[Required action]: Copy the records word for word, beginning with the first line and continuing through the line that contains "Subscribe to My Newsletter". Include both of those lines.
• • • •
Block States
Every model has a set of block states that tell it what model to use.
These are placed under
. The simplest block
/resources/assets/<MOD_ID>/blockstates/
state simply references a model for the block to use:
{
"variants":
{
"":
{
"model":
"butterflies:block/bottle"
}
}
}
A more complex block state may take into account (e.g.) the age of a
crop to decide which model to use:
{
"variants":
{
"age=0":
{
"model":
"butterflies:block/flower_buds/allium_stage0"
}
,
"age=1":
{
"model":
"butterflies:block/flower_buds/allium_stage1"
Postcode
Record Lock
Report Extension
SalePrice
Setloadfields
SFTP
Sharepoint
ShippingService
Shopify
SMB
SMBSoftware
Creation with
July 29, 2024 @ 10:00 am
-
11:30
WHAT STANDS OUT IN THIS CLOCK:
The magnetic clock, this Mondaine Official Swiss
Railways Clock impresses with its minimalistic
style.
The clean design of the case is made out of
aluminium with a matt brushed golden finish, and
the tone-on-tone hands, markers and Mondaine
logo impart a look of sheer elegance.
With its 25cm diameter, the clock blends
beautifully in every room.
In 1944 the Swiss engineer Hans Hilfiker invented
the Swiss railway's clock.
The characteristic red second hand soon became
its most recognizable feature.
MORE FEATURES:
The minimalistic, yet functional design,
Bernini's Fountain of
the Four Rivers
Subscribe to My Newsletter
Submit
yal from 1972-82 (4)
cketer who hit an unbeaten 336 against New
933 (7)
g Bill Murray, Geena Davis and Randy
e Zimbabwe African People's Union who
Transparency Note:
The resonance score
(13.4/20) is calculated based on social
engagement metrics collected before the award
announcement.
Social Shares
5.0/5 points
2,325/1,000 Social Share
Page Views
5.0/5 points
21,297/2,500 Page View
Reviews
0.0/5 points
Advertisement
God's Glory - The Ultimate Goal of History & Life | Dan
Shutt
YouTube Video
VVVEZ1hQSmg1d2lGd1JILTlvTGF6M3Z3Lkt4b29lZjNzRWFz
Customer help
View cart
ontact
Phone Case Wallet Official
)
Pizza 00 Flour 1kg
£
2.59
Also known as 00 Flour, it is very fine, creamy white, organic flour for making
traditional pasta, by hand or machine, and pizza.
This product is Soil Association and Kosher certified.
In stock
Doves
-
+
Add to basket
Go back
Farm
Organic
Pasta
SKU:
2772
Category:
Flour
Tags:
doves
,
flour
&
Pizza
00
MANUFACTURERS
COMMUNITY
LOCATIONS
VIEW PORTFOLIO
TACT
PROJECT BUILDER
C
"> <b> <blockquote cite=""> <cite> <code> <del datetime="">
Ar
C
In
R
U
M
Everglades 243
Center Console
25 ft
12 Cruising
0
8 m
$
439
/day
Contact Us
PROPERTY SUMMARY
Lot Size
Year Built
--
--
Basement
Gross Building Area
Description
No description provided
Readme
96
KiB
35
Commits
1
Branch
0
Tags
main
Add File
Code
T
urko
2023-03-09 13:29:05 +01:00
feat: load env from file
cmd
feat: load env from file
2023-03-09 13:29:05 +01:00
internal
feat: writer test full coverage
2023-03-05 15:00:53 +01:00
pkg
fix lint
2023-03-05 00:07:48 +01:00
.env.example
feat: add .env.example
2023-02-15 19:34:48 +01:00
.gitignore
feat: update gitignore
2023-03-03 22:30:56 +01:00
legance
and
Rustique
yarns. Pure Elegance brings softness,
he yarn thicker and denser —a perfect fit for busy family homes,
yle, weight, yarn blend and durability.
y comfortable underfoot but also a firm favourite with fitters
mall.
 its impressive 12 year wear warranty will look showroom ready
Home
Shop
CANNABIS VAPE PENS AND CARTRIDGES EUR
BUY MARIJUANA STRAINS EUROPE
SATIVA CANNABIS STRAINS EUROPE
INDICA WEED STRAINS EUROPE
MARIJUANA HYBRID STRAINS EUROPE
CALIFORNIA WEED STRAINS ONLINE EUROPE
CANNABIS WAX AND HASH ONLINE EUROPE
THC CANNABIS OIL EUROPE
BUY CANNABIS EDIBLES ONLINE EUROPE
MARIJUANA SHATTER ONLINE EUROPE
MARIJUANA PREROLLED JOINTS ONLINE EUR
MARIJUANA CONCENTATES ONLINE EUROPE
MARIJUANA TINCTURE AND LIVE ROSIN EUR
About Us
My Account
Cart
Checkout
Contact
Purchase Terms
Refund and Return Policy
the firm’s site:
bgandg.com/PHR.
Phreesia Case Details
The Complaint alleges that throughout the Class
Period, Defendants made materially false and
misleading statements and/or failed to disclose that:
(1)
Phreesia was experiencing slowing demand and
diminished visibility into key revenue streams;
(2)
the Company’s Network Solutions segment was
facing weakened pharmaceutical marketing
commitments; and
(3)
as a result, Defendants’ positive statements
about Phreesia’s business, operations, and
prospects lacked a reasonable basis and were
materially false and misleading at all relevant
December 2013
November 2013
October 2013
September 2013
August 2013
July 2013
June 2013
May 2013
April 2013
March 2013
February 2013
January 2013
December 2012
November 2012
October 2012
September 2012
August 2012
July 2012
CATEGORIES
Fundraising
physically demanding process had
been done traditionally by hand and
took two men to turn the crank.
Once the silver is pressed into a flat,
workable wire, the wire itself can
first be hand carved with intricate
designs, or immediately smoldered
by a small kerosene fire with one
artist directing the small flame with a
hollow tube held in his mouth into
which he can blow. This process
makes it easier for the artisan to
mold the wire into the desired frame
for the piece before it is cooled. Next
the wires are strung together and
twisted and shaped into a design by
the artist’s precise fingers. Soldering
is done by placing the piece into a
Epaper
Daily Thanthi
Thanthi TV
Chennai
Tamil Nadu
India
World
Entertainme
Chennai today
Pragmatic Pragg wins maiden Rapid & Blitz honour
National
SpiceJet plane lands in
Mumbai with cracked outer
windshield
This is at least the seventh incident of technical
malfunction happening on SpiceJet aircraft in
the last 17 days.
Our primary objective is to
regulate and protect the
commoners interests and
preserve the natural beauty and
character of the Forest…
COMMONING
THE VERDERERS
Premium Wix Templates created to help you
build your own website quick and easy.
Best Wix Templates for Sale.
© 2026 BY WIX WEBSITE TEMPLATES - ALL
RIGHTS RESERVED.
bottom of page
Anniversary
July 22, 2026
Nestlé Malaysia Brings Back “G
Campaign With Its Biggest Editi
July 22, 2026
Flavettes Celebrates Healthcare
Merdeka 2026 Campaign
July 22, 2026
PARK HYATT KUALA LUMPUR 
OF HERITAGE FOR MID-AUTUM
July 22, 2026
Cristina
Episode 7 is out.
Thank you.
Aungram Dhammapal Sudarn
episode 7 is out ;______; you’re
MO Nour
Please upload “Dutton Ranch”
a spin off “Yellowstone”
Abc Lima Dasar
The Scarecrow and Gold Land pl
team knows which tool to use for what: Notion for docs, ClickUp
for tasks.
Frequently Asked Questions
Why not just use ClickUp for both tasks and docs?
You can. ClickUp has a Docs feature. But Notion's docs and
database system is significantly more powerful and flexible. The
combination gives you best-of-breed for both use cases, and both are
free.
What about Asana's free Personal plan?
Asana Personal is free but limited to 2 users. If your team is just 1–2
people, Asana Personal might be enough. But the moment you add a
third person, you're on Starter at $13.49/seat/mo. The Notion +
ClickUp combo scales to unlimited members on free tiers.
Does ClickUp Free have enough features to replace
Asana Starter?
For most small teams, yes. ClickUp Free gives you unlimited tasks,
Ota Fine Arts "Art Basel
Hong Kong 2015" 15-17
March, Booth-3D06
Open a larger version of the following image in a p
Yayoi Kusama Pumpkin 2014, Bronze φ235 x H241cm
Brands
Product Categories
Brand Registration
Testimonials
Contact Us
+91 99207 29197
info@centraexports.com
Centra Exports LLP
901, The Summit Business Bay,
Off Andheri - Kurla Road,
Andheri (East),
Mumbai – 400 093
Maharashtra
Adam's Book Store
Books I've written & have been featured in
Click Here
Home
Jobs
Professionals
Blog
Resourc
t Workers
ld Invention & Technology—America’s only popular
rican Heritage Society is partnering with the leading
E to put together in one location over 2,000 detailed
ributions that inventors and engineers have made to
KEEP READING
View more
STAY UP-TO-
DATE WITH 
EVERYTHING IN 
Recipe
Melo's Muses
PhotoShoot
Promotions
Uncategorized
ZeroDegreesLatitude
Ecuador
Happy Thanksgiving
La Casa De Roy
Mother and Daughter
• • • •
[Written response]:
Block States
Every model has a set of block states that tell it what model to use.
These are placed under
. The simplest block
/resources/assets/<MOD_ID>/blockstates/
state simply references a model for the block to use:
{
"variants":
{
"":
{
"model":
"butterflies:block/bottle"
}
}
}
A more complex block state may take into account (e.g.) the age of a
crop to decide which model to use:
{
"variants":
{
"age=0":
{
"model":
"butterflies:block/flower_buds/allium_stage0"
}
,
"age=1":
{
"model":
"butterflies:block/flower_buds/allium_stage1"
Postcode
Record Lock
Report Extension
SalePrice
Setloadfields
SFTP
Sharepoint
ShippingService
Shopify
SMB
SMBSoftware
Creation with
July 29, 2024 @ 10:00 am
-
11:30
WHAT STANDS OUT IN THIS CLOCK:
The magnetic clock, this Mondaine Official Swiss
Railways Clock impresses with its minimalistic
style.
The clean design of the case is made out of
aluminium with a matt brushed golden finish, and
the tone-on-tone hands, markers and Mondaine
logo impart a look of sheer elegance.
With its 25cm diameter, the clock blends
beautifully in every room.
In 1944 the Swiss engineer Hans Hilfiker invented
the Swiss railway's clock.
The characteristic red second hand soon became
its most recognizable feature.
MORE FEATURES:
The minimalistic, yet functional design,
Bernini's Fountain of
the Four Rivers
Subscribe to My Newsletter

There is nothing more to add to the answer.